There are somethings in life that are worth making by hand… cookies, bread and mustard, is now on my list.

I think  it’s part of a “back to my roots” phase I’m in. Next thing you know I will be knitting.


I live in south Florida. Knitting is not a necessary skill for this domestic mama. DIY flip flops? I may have to research that.

Sometimes, I’m just tired of name brands, labels and the mass production of everything.  Some things deserve to shine in the homemade  spotlight on occasion and this time it’s lowly mustard.
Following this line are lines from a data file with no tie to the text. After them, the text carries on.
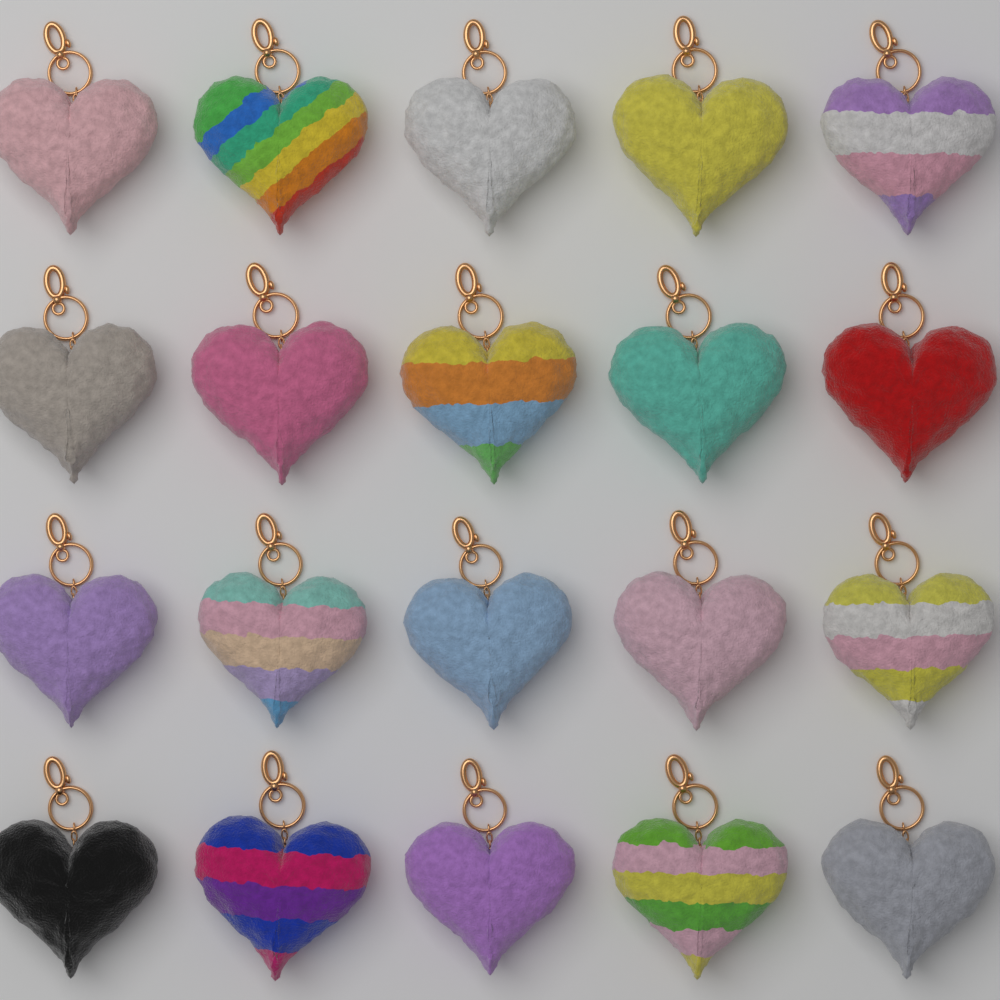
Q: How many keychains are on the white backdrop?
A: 20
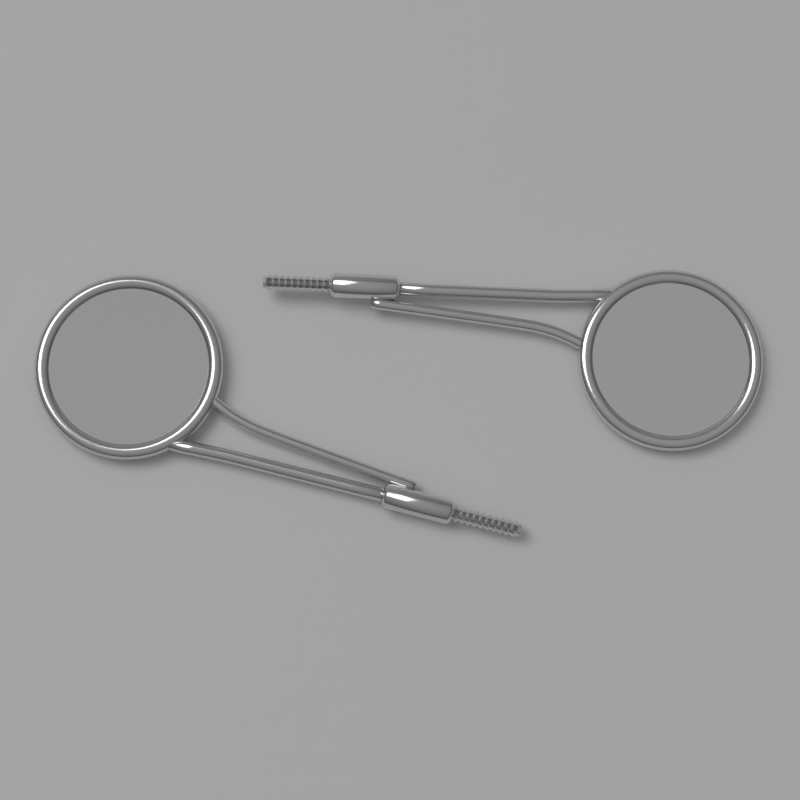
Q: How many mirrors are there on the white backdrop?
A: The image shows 2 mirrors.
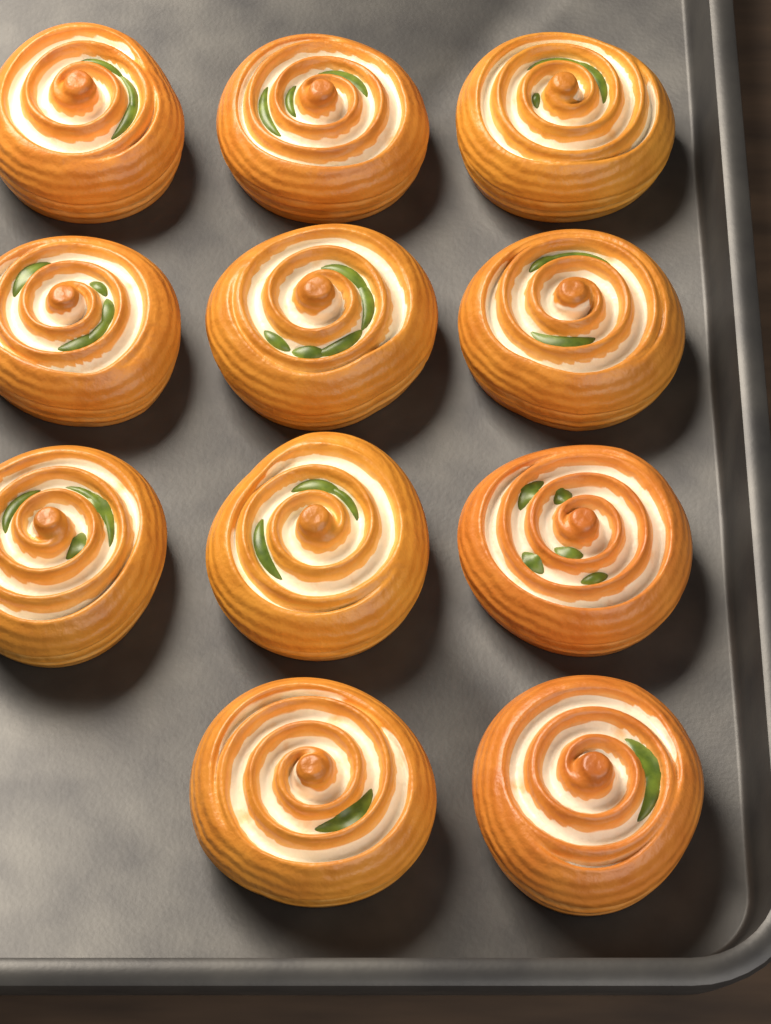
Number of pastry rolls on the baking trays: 11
But this isn’t your run-of-the-mill baseball stand bland yellow goo.  This mustard is tangy, a bit spicy and is full of complexity from the addition of fresh chopped herbs. Perfect for a hot dog, but sophisticated enough to have with homemade gravlax.

To make homemade mustard, you don’t need any special canning equipment, and the best part is that it “makes itself”. All you have to do is combine the mustard powder, seeds , wine, vinegar, and fresh herbs… add a little salt and let it hang out for a few days… stir once in a while.

(Mustard has antimicrobial properties, so it rarely “spoils”.)


Once the mustard has thickened/thinned to your liking, spoon it into sterilized jars and store them in the fridge. Or, better yet… bring it to your next BBQ. Suddenly, those weenies on the grill with become gourmet with a slather of homemade mustard with white wine and dill… tie the jars with a little ribbon and viola – instant hostess gift.



homemade mustard

Author Michelle Keith/ The Village Cook


  • 1/4 cup dry white wine
  • 1/4 cup mustard powder
  • 1/4 cup mustard seeds
  • 1/4 cup white wine vinegar
  • 1/2 teaspoon salt
  • 1 teaspoon fresh dill


  • Combine ingredients in a bowl, cover with plastic wrap and allow to marry for three days, stirring daily.
  • Add water if a thinner mustard is desired.
  • Spoon into sterilized jars and store in the refrigerator.